+++ EXTRAIT DU TEXTE
Cinq années plus tard,
coup de tonnerre ! Le journal français Le Monde révèle dans une enquête publiée
le 26 janvier 2018 que le siège de l’Union africaine serait espionné par la
Chine. En voici un extrait de cette rocambolesque affaire : « En janvier 2017,
la petite cellule informatique de l’UA a découvert que ses serveurs étaient
étrangement saturés entre minuit et 2 heures du matin. Les bureaux étaient
vides, l’activité en sommeil, mais les transferts de données atteignaient des
sommets. Un informaticien zélé s’est donc penché sur cette anomalie et s’est
rendu compte que les données internes de l’UA étaient massivement détournées.
Chaque nuit, les secrets de cette institution, selon plusieurs sources
internes, se sont retrouvés stockés à plus de 8 000 km d’Addis-Abeba, sur de
mystérieux serveurs hébergés quelque part à Shanghai, la mégapole chinoise. (…)
Quatre spécialistes venus d’Algérie, l’un des plus gros contributeurs
financiers de l’institution, et des experts en cybersécurité éthiopiens ont
inspecté les salles et débusqué des micros placés sous les bureaux et dans les
murs. (…) “Ça arrange tout le monde que ce soit une passoire, déplore un
fonctionnaire déjà présent du temps de l’Organisation de l’Unité africaine
(OUA, 1963-2002). On se laisse écouter et on ne dit rien. Les Chinois sont là
vingt-sept heures sur vingt-quatre, ont planté plein de micros et d’outils
d’espionnage cyber quand ils ont construit cet immeuble. Et ils ne sont pas les
seuls !” Selon les documents extraits par Le Monde, en collaboration avec le
site The Intercept, des archives de l’ex-consultant de l’Agence nationale de
sécurité (NSA) américaine Edward Snowden, les antennes des services secrets
britanniques (GCHQ) n’ont pas épargné l’UA. Entre 2009 et 2010, plusieurs
responsables ont ainsi vu leurs appels et leurs courriels interceptés (…). »
++++++
[À FAIRE]
1. Extrayez des enregistrements, sans rien y changer, les lignes allant de celle qui contient « scientific name: Epargyreus clarus » à celle qui contient « common name: African asparagus fern », ces deux lignes comprises.
2. Prolongez le texte sur l'espionnage du siège de l'Union africaine à partir de l'endroit où il s'arrête.
+++ DONNÉES DE L'EXERCICE
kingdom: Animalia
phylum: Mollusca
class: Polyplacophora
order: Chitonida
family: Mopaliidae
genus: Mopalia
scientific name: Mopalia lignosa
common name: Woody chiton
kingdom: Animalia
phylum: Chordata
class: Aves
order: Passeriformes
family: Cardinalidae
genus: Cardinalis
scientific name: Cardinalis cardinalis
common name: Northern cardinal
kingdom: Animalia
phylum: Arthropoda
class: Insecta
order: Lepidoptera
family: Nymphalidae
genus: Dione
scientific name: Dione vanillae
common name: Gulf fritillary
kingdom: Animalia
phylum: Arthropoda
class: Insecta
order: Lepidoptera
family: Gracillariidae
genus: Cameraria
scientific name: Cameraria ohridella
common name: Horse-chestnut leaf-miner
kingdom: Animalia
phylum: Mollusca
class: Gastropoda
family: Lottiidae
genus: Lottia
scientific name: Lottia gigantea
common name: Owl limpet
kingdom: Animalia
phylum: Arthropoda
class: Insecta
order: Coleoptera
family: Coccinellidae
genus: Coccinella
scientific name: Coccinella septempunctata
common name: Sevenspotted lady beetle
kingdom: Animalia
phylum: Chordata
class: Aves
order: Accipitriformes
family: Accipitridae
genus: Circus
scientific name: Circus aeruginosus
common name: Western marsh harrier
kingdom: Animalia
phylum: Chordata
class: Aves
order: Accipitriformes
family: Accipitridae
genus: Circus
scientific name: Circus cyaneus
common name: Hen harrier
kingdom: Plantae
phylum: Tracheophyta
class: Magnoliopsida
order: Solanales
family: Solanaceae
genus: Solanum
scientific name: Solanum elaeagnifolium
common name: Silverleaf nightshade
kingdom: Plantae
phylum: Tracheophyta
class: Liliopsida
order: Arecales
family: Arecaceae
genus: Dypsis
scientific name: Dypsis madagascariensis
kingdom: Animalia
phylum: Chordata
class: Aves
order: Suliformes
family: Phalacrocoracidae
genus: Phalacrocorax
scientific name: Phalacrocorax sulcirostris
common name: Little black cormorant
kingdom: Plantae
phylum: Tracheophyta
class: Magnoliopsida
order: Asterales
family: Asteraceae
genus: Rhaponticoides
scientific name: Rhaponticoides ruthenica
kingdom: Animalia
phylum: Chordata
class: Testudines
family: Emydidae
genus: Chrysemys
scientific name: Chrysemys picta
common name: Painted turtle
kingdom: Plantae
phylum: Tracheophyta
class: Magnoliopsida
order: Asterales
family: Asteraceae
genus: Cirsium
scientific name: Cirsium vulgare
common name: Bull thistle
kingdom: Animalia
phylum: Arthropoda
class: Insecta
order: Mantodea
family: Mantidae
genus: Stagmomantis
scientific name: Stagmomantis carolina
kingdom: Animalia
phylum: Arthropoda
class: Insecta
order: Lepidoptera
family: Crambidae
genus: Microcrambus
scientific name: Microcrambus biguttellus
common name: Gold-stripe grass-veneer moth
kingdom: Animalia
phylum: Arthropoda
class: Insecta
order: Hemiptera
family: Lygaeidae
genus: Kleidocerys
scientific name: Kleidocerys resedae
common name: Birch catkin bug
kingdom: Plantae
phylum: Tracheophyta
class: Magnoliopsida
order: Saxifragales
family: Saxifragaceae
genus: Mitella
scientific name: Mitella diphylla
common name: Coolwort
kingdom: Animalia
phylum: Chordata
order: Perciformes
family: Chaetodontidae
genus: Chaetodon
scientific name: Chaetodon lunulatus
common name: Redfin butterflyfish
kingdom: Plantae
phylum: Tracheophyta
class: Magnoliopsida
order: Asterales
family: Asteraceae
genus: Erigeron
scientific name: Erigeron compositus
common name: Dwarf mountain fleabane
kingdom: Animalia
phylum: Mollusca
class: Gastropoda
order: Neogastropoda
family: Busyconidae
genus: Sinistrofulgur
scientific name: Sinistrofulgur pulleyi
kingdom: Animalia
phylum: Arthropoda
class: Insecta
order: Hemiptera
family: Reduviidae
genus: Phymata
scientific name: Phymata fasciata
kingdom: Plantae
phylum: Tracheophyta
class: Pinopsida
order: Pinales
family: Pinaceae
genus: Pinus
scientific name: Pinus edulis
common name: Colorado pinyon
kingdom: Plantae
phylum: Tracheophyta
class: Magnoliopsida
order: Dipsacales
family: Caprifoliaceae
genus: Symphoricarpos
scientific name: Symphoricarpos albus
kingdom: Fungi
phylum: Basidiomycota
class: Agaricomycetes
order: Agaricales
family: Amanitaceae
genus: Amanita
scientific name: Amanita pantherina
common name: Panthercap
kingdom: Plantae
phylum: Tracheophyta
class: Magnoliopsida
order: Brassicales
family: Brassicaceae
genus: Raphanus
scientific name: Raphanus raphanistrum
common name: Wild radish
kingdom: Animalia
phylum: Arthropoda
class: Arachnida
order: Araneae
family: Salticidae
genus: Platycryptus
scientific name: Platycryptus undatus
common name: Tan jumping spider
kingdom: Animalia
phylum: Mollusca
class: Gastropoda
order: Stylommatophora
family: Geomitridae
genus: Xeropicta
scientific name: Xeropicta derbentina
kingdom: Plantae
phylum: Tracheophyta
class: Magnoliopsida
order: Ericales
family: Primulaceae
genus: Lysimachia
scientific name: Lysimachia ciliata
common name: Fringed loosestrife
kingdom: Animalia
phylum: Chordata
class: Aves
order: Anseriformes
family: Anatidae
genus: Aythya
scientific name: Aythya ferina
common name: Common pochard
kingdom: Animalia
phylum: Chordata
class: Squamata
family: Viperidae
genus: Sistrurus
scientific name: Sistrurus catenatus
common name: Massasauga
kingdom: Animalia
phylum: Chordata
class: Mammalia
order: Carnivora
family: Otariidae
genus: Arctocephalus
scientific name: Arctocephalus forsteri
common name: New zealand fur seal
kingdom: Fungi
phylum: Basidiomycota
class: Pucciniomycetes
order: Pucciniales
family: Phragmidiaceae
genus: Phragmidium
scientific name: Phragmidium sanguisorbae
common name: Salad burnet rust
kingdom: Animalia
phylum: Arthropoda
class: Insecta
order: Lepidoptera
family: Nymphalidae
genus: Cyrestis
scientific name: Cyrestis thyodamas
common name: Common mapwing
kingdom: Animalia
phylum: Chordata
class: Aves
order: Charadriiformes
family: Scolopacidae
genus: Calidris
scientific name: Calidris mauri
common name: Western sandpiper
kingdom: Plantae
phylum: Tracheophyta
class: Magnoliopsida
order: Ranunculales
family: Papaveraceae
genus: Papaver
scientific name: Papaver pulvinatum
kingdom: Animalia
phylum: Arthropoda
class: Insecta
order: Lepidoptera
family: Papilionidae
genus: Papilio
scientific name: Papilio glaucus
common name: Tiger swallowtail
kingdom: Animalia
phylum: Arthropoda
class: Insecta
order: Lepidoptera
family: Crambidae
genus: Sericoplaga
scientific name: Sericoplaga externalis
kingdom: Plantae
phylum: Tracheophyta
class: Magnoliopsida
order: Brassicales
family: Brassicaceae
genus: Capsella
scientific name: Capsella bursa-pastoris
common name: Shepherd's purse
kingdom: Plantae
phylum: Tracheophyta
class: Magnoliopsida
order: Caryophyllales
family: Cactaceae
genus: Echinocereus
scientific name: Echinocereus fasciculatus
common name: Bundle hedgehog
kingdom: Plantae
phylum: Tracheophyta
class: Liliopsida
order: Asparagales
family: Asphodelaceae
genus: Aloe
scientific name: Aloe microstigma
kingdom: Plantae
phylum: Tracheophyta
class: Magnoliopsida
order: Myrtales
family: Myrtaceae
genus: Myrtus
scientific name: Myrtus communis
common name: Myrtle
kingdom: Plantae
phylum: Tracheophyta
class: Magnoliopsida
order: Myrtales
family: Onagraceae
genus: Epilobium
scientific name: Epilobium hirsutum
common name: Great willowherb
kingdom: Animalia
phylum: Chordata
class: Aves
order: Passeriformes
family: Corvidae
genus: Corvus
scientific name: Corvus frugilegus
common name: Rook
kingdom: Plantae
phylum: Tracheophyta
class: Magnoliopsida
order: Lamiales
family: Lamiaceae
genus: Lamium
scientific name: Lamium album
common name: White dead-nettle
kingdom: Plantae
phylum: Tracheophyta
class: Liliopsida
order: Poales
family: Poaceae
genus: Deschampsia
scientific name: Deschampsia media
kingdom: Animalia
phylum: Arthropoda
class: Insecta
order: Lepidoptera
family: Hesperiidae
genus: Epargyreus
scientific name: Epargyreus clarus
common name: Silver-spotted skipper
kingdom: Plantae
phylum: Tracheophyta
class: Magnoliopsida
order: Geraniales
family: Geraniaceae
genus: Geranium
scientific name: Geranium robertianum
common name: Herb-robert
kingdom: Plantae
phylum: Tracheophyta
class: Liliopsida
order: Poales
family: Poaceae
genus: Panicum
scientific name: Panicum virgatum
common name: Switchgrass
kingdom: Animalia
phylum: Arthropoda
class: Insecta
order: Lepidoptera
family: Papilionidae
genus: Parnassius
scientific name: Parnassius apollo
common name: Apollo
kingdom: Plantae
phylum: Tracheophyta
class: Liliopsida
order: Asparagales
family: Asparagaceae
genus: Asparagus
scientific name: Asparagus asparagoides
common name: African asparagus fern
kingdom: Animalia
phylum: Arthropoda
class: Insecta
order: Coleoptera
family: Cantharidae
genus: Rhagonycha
++++++
[RÉSULTATS FINAUX]
1.
scientific name: Epargyreus clarus
common name: Silver-spotted skipper
kingdom: Plantae
phylum: Tracheophyta
class: Magnoliopsida
order: Geraniales
family: Geraniaceae
genus: Geranium
scientific name: Geranium robertianum
common name: Herb-robert
kingdom: Plantae
phylum: Tracheophyta
class: Liliopsida
order: Poales
family: Poaceae
genus: Panicum
scientific name: Panicum virgatum
common name: Switchgrass
kingdom: Animalia
phylum: Arthropoda
class: Insecta
order: Lepidoptera
family: Papilionidae
genus: Parnassius
scientific name: Parnassius apollo
common name: Apollo
kingdom: Plantae
phylum: Tracheophyta
class: Liliopsida
order: Asparagales
family: Asparagaceae
genus: Asparagus
scientific name: Asparagus asparagoides
common name: African asparagus fern

2.
L'ambassadeur de Chine auprès de l’UA a récusé totalement l’accusation du
journal français en des termes incisifs : « Je pense qu'il s'agit d'une
histoire sensationnelle, mais elle est aussi complètement fausse et une
absurdité. »
Vrai ou faux ? Qu’importe !
C’est la surprise manifestée par certains dirigeants africains qui est
renversante. Comment peut-on aimer une rose sans épine ? Le regretté professeur
Joseph Ki-Zerbo rappelait qu’on ne peut pas dormir indéfiniment sur la natte
des autres et bien s’en porter. Dans ces conditions, tôt ou tard, on finira par
voir des comportements désobligeants ou entendre des propos blessants de nos
généreux bienfaiteurs.
Les limites de l’aide
L’Afrique ne peut pas
continuer à tendre la main ad vitam aeternam. La majorité des économistes sont
d’avis qu’aucun plan de développement crédible ne peut être impulsé de
l’extérieur, encore moins reposer sur le financement des capitaux étrangers,
sauf à secréter l’assistanat, la pauvreté et la dépendance du pays concerné. En
vérité, de tout temps et en tous lieux, l’aide étrangère a toujours montré ses
limites. Elle est imprévisible et variable. Elle n’a jamais développé un pays.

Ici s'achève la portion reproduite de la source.